EXERCISE DESCRIPTION :: Set down the material exactly, keeping every line whole.

PROVIDED RECORDS ::
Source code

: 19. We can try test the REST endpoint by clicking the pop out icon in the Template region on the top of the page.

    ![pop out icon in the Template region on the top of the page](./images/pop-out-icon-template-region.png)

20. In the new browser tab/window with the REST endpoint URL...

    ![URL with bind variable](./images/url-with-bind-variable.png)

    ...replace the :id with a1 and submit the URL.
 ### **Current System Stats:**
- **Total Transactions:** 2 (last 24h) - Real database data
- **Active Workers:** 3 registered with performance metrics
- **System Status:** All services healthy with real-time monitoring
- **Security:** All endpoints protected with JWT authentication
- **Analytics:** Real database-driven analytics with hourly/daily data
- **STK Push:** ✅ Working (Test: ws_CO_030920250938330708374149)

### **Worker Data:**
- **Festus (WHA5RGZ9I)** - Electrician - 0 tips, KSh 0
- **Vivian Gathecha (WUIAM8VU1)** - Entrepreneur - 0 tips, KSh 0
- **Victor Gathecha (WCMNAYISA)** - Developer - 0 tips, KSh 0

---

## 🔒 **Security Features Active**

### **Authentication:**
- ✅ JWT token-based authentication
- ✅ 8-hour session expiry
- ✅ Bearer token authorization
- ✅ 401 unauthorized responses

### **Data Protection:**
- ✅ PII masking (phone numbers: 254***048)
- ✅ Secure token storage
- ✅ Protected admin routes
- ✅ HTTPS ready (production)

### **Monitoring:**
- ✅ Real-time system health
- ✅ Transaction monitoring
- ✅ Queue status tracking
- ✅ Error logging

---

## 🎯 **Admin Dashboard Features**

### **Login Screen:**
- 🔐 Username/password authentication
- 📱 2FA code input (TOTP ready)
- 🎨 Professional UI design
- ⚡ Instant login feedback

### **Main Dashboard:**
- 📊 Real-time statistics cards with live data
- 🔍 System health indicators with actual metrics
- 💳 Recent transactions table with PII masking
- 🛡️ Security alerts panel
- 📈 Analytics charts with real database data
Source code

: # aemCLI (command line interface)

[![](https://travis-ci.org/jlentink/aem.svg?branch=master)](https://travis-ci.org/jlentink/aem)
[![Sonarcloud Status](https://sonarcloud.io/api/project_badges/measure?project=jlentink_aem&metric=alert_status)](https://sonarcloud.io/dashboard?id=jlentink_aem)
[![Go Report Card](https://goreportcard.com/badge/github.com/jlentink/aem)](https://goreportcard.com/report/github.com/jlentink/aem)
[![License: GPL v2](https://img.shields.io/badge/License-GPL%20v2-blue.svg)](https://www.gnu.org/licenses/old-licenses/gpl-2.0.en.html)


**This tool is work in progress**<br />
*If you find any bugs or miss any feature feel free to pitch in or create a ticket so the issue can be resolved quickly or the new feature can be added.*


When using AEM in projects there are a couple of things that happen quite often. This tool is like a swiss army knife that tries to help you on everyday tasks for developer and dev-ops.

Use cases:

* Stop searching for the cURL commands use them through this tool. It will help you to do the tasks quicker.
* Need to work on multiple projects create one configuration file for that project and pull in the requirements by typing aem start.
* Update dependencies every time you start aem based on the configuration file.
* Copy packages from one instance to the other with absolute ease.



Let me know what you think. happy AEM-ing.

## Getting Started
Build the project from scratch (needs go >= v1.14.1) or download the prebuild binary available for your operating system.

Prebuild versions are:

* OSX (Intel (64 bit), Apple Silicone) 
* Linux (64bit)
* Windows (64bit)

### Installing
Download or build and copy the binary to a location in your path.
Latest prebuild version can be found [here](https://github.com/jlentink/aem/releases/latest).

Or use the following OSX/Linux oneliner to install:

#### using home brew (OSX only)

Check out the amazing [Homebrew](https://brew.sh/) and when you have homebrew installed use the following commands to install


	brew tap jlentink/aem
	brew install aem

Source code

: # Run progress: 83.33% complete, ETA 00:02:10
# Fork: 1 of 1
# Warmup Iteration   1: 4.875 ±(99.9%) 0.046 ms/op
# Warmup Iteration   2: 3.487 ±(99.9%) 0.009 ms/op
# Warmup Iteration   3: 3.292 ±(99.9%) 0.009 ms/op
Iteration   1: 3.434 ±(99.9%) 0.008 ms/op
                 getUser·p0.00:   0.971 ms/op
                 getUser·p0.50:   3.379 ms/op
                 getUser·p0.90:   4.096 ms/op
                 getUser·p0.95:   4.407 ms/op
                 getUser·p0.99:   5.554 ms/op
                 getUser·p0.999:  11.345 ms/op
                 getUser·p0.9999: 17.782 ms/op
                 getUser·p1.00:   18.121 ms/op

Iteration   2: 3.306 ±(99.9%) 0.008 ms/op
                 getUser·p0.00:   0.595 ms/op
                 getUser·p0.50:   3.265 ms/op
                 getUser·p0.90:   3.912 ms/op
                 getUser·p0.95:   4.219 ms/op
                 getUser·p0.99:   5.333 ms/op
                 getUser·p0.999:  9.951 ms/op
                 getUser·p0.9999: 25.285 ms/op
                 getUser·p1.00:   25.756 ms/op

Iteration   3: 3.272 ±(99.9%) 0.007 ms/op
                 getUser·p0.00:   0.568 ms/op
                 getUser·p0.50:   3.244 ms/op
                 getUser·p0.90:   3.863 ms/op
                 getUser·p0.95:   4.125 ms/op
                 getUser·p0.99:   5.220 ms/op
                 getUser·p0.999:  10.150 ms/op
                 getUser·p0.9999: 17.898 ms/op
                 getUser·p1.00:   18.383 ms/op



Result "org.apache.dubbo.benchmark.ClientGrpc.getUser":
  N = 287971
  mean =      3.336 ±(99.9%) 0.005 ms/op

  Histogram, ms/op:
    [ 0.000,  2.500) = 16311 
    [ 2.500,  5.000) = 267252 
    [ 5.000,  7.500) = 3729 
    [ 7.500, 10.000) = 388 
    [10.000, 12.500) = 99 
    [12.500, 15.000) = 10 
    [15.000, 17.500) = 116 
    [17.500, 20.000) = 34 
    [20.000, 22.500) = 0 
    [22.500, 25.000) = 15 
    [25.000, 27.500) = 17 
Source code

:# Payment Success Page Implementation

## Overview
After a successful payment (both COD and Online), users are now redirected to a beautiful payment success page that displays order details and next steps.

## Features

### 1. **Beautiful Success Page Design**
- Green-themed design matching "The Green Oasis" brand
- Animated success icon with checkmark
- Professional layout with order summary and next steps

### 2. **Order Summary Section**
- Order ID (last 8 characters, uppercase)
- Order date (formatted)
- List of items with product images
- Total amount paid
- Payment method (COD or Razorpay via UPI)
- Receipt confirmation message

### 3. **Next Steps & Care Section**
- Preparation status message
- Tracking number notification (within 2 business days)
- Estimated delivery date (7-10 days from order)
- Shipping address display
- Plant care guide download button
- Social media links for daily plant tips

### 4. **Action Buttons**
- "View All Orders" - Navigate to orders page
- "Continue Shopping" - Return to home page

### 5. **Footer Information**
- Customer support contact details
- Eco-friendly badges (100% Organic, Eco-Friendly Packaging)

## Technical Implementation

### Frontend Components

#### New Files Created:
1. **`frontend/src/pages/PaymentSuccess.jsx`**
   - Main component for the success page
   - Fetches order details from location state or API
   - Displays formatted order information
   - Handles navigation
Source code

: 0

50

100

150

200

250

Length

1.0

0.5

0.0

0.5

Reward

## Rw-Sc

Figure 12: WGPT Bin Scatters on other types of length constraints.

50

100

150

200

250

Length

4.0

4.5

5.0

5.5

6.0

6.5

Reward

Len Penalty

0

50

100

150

TASK RESPONSE ::
Source code

: 19. We can try test the REST endpoint by clicking the pop out icon in the Template region on the top of the page.

    ![pop out icon in the Template region on the top of the page](./images/pop-out-icon-template-region.png)

20. In the new browser tab/window with the REST endpoint URL...

    ![URL with bind variable](./images/url-with-bind-variable.png)

    ...replace the :id with a1 and submit the URL.
 ### **Current System Stats:**
- **Total Transactions:** 2 (last 24h) - Real database data
- **Active Workers:** 3 registered with performance metrics
- **System Status:** All services healthy with real-time monitoring
- **Security:** All endpoints protected with JWT authentication
- **Analytics:** Real database-driven analytics with hourly/daily data
- **STK Push:** ✅ Working (Test: ws_CO_030920250938330708374149)

### **Worker Data:**
- **Festus (WHA5RGZ9I)** - Electrician - 0 tips, KSh 0
- **Vivian Gathecha (WUIAM8VU1)** - Entrepreneur - 0 tips, KSh 0
- **Victor Gathecha (WCMNAYISA)** - Developer - 0 tips, KSh 0

---

## 🔒 **Security Features Active**

### **Authentication:**
- ✅ JWT token-based authentication
- ✅ 8-hour session expiry
- ✅ Bearer token authorization
- ✅ 401 unauthorized responses

### **Data Protection:**
- ✅ PII masking (phone numbers: 254***048)
- ✅ Secure token storage
- ✅ Protected admin routes
- ✅ HTTPS ready (production)

### **Monitoring:**
- ✅ Real-time system health
- ✅ Transaction monitoring
- ✅ Queue status tracking
- ✅ Error logging

---

## 🎯 **Admin Dashboard Features**

### **Login Screen:**
- 🔐 Username/password authentication
- 📱 2FA code input (TOTP ready)
- 🎨 Professional UI design
- ⚡ Instant login feedback

### **Main Dashboard:**
- 📊 Real-time statistics cards with live data
- 🔍 System health indicators with actual metrics
- 💳 Recent transactions table with PII masking
- 🛡️ Security alerts panel
- 📈 Analytics charts with real database data
Source code

: # aemCLI (command line interface)

[![](https://travis-ci.org/jlentink/aem.svg?branch=master)](https://travis-ci.org/jlentink/aem)
[![Sonarcloud Status](https://sonarcloud.io/api/project_badges/measure?project=jlentink_aem&metric=alert_status)](https://sonarcloud.io/dashboard?id=jlentink_aem)
[![Go Report Card](https://goreportcard.com/badge/github.com/jlentink/aem)](https://goreportcard.com/report/github.com/jlentink/aem)
[![License: GPL v2](https://img.shields.io/badge/License-GPL%20v2-blue.svg)](https://www.gnu.org/licenses/old-licenses/gpl-2.0.en.html)


**This tool is work in progress**<br />
*If you find any bugs or miss any feature feel free to pitch in or create a ticket so the issue can be resolved quickly or the new feature can be added.*


When using AEM in projects there are a couple of things that happen quite often. This tool is like a swiss army knife that tries to help you on everyday tasks for developer and dev-ops.

Use cases:

* Stop searching for the cURL commands use them through this tool. It will help you to do the tasks quicker.
* Need to work on multiple projects create one configuration file for that project and pull in the requirements by typing aem start.
* Update dependencies every time you start aem based on the configuration file.
* Copy packages from one instance to the other with absolute ease.



Let me know what you think. happy AEM-ing.

## Getting Started
Build the project from scratch (needs go >= v1.14.1) or download the prebuild binary available for your operating system.

Prebuild versions are:

* OSX (Intel (64 bit), Apple Silicone) 
* Linux (64bit)
* Windows (64bit)

### Installing
Download or build and copy the binary to a location in your path.
Latest prebuild version can be found [here](https://github.com/jlentink/aem/releases/latest).

Or use the following OSX/Linux oneliner to install:

#### using home brew (OSX only)

Check out the amazing [Homebrew](https://brew.sh/) and when you have homebrew installed use the following commands to install


	brew tap jlentink/aem
	brew install aem

Source code

: # Run progress: 83.33% complete, ETA 00:02:10
# Fork: 1 of 1
# Warmup Iteration   1: 4.875 ±(99.9%) 0.046 ms/op
# Warmup Iteration   2: 3.487 ±(99.9%) 0.009 ms/op
# Warmup Iteration   3: 3.292 ±(99.9%) 0.009 ms/op
Iteration   1: 3.434 ±(99.9%) 0.008 ms/op
                 getUser·p0.00:   0.971 ms/op
                 getUser·p0.50:   3.379 ms/op
                 getUser·p0.90:   4.096 ms/op
                 getUser·p0.95:   4.407 ms/op
                 getUser·p0.99:   5.554 ms/op
                 getUser·p0.999:  11.345 ms/op
                 getUser·p0.9999: 17.782 ms/op
                 getUser·p1.00:   18.121 ms/op

Iteration   2: 3.306 ±(99.9%) 0.008 ms/op
                 getUser·p0.00:   0.595 ms/op
                 getUser·p0.50:   3.265 ms/op
                 getUser·p0.90:   3.912 ms/op
                 getUser·p0.95:   4.219 ms/op
                 getUser·p0.99:   5.333 ms/op
                 getUser·p0.999:  9.951 ms/op
                 getUser·p0.9999: 25.285 ms/op
                 getUser·p1.00:   25.756 ms/op

Iteration   3: 3.272 ±(99.9%) 0.007 ms/op
                 getUser·p0.00:   0.568 ms/op
                 getUser·p0.50:   3.244 ms/op
                 getUser·p0.90:   3.863 ms/op
                 getUser·p0.95:   4.125 ms/op
                 getUser·p0.99:   5.220 ms/op
                 getUser·p0.999:  10.150 ms/op
                 getUser·p0.9999: 17.898 ms/op
                 getUser·p1.00:   18.383 ms/op



Result "org.apache.dubbo.benchmark.ClientGrpc.getUser":
  N = 287971
  mean =      3.336 ±(99.9%) 0.005 ms/op

  Histogram, ms/op:
    [ 0.000,  2.500) = 16311 
    [ 2.500,  5.000) = 267252 
    [ 5.000,  7.500) = 3729 
    [ 7.500, 10.000) = 388 
    [10.000, 12.500) = 99 
    [12.500, 15.000) = 10 
    [15.000, 17.500) = 116 
    [17.500, 20.000) = 34 
    [20.000, 22.500) = 0 
    [22.500, 25.000) = 15 
    [25.000, 27.500) = 17 
Source code

:# Payment Success Page Implementation

## Overview
After a successful payment (both COD and Online), users are now redirected to a beautiful payment success page that displays order details and next steps.

## Features

### 1. **Beautiful Success Page Design**
- Green-themed design matching "The Green Oasis" brand
- Animated success icon with checkmark
- Professional layout with order summary and next steps

### 2. **Order Summary Section**
- Order ID (last 8 characters, uppercase)
- Order date (formatted)
- List of items with product images
- Total amount paid
- Payment method (COD or Razorpay via UPI)
- Receipt confirmation message

### 3. **Next Steps & Care Section**
- Preparation status message
- Tracking number notification (within 2 business days)
- Estimated delivery date (7-10 days from order)
- Shipping address display
- Plant care guide download button
- Social media links for daily plant tips

### 4. **Action Buttons**
- "View All Orders" - Navigate to orders page
- "Continue Shopping" - Return to home page

### 5. **Footer Information**
- Customer support contact details
- Eco-friendly badges (100% Organic, Eco-Friendly Packaging)

## Technical Implementation

### Frontend Components

#### New Files Created:
1. **`frontend/src/pages/PaymentSuccess.jsx`**
   - Main component for the success page
   - Fetches order details from location state or API
   - Displays formatted order information
   - Handles navigation
Source code

: 0

50

100

150

200

250

Length

1.0

0.5

0.0

0.5

Reward

## Rw-Sc

Figure 12: WGPT Bin Scatters on other types of length constraints.

50

100

150

200

250

Length

4.0

4.5

5.0

5.5

6.0

6.5

Reward

Len Penalty

0

50

100

150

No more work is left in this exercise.